*Tasks to carry out*:
a) In the Boost mailing list post, revise everything from "On Mon, Nov 27, 2017 at 5:48" down to "not working properly.", putting "values" in place of "attributes".
b) In the Boost mailing list post, which two Spirit Qi operators does the writer suspect may contain a bug?

Boost logo

Boost Users :

Subject: Re: [Boost-users] [Spirit.Qi] failing to parse IP address octets
From: Michael Powell (mwpowellhtx_at_[hidden])
Date: 2017-11-27 23:03:00


Just taking a 20k meter view of things, this is looking to me like a
bug in one or more of the following, or some Skipper dynamic I'm
unaware of:

* optional (-)
* alternative (|)

A bug in one or more of these, or others, piling up on each other.

Because, to me at least, the grammar looks fine, as far as I am aware,
with the Spirit Qi operators I know about.

Can anyone at all look into this?

Thank you...

On Mon, Nov 27, 2017 at 5:48 PM, Michael Powell <mwpowellhtx_at_[hidden]> wrote:
> On Mon, Nov 27, 2017 at 5:04 PM, Michael Powell <mwpowellhtx_at_[hidden]> wrote:
>> On Mon, Nov 27, 2017 at 4:39 PM, Michael Powell <mwpowellhtx_at_[hidden]> wrote:
>>> Hello,
>>>
>>> I've got the following parsers which are failing to find the correct attributes.
>>>
>>> I tried to parse in terms of uint_parser<uint8_t, 10, 1, 3>() at
>>> first, but this was not working properly.
>>>
>>> So I tried the following:
>>>
>>> _octet_rule = lexeme[
>>> char_('0')
>>> | (char_('1') >> -(digit >> -digit))

*Data section*:
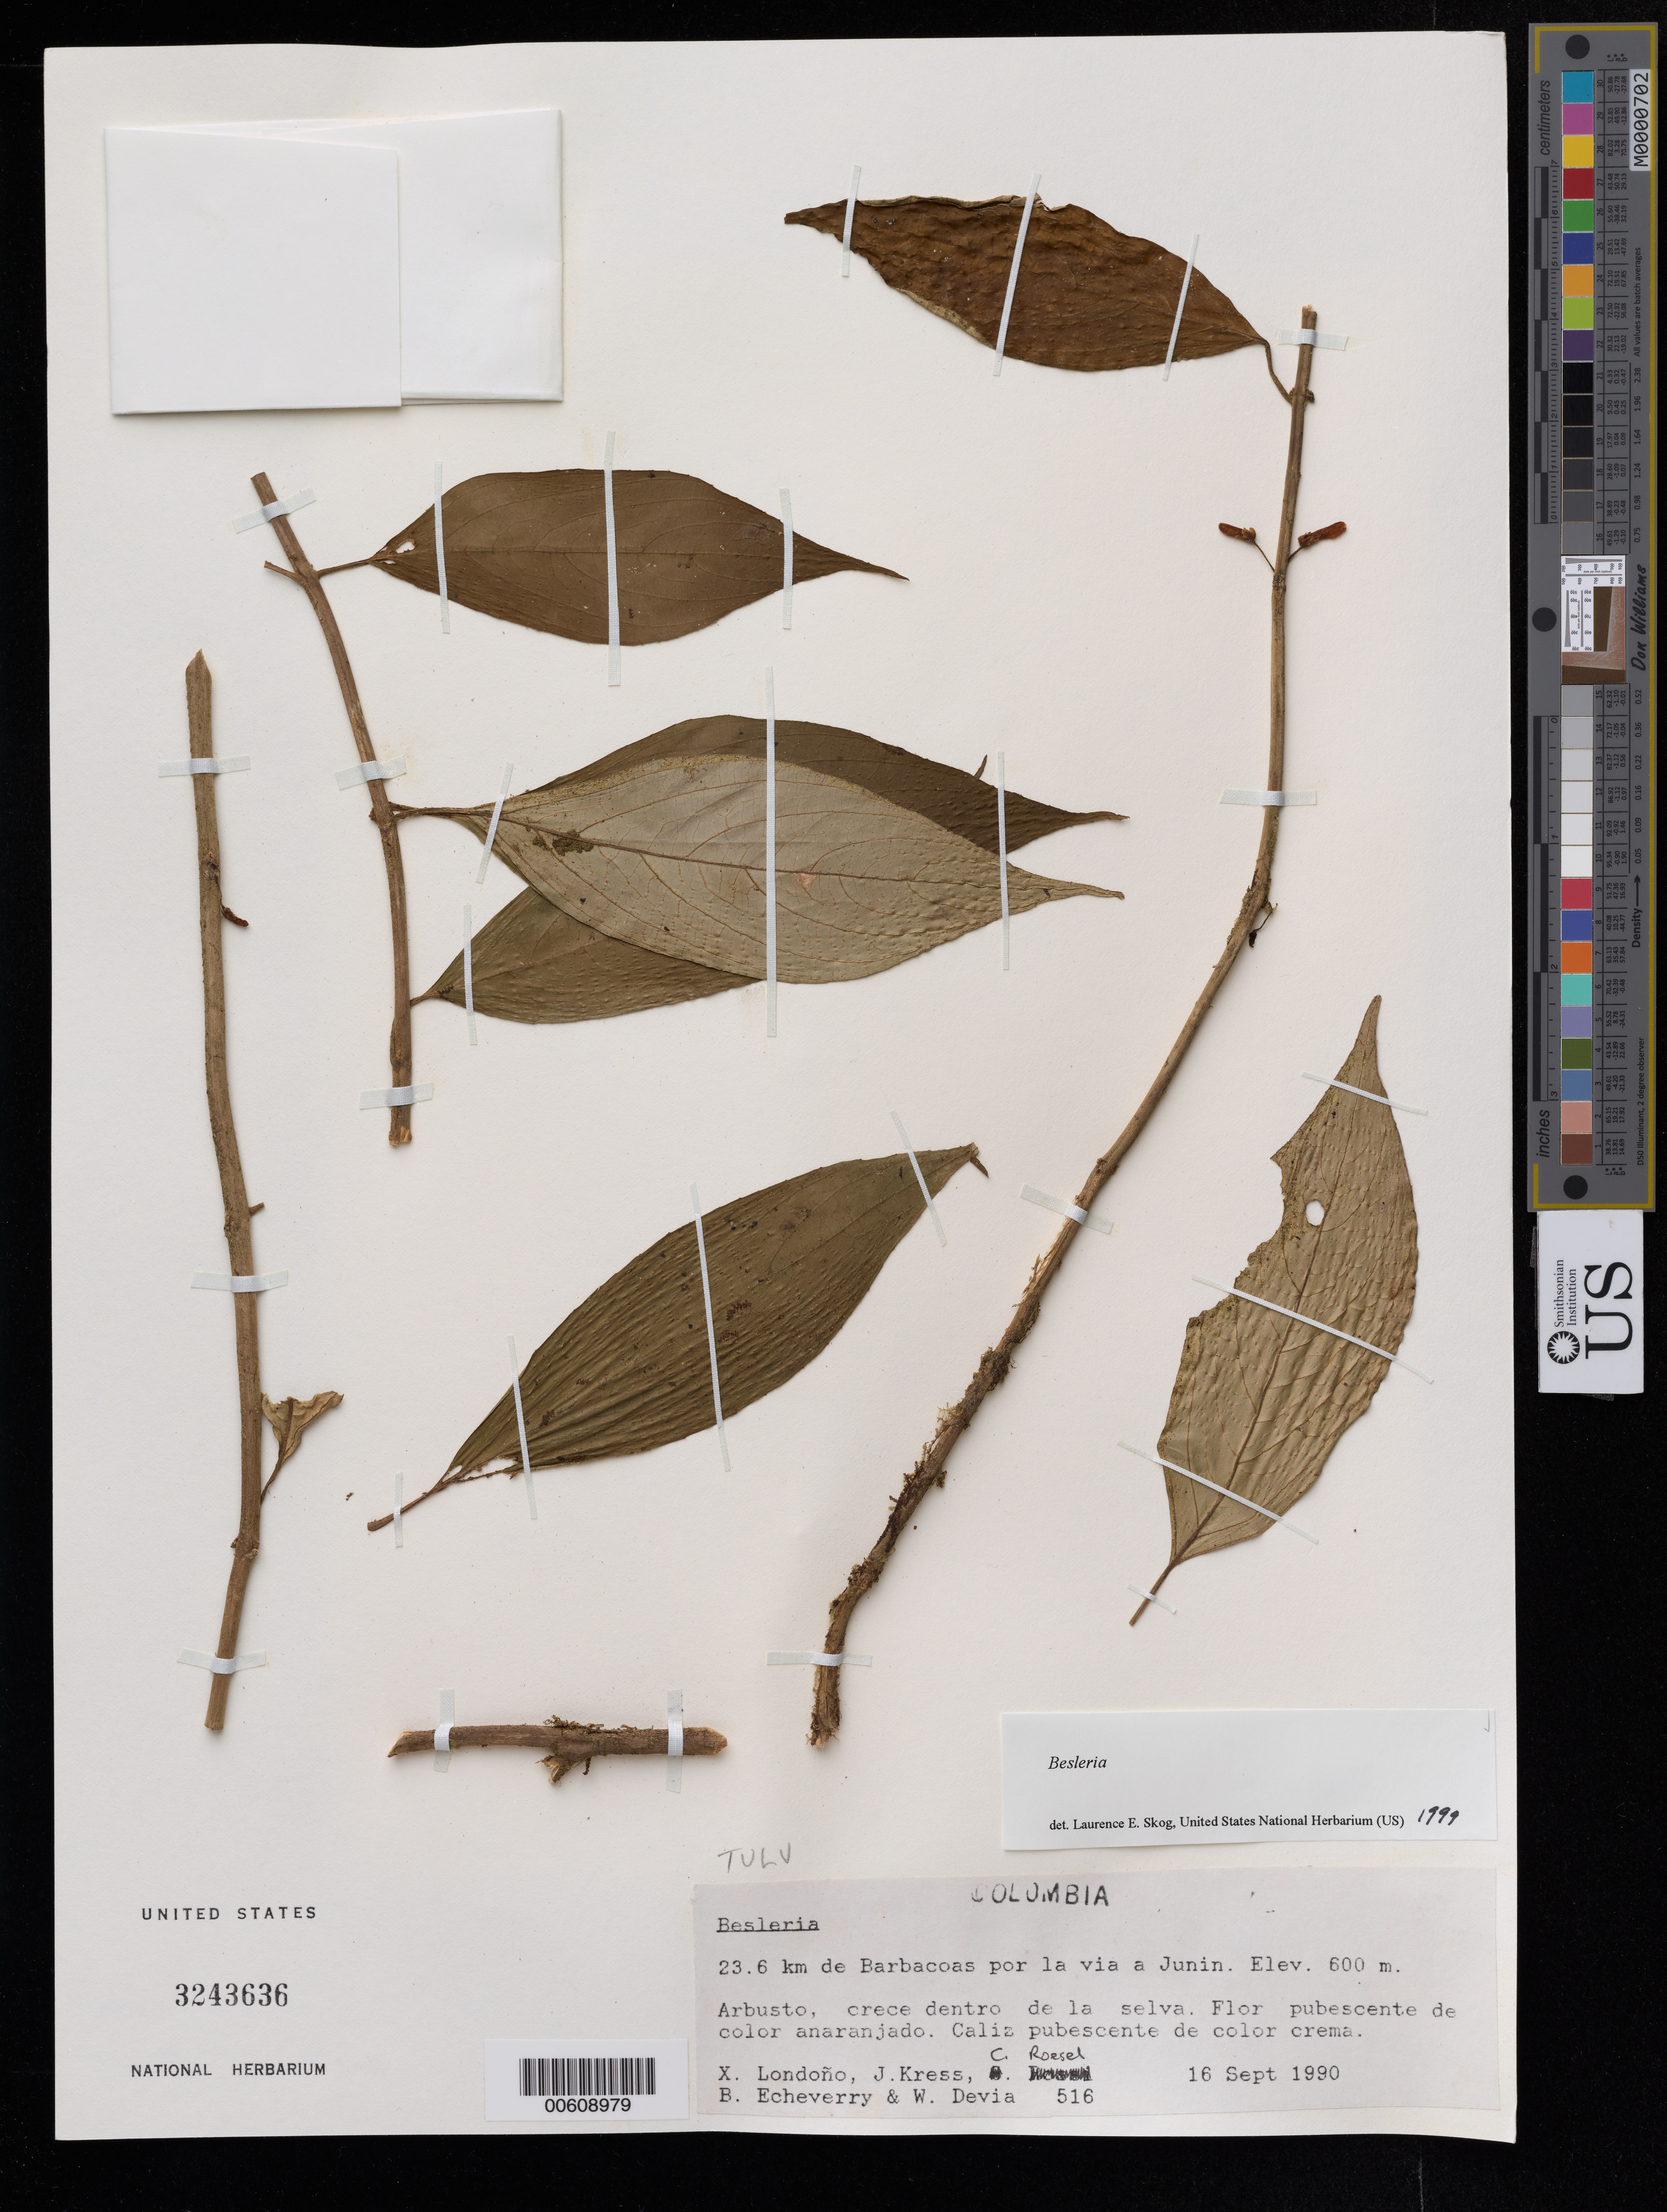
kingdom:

*Written responses*:
a)
On Mon, Nov 27, 2017 at 5:48 PM, Michael Powell <mwpowellhtx_at_[hidden]> wrote:
> On Mon, Nov 27, 2017 at 5:04 PM, Michael Powell <mwpowellhtx_at_[hidden]> wrote:
>> On Mon, Nov 27, 2017 at 4:39 PM, Michael Powell <mwpowellhtx_at_[hidden]> wrote:
>>> Hello,
>>>
>>> I've got the following parsers which are failing to find the correct values.
>>>
>>> I tried to parse in terms of uint_parser<uint8_t, 10, 1, 3>() at
>>> first, but this was not working properly.

b) The optional operator (-) and the alternative operator (|).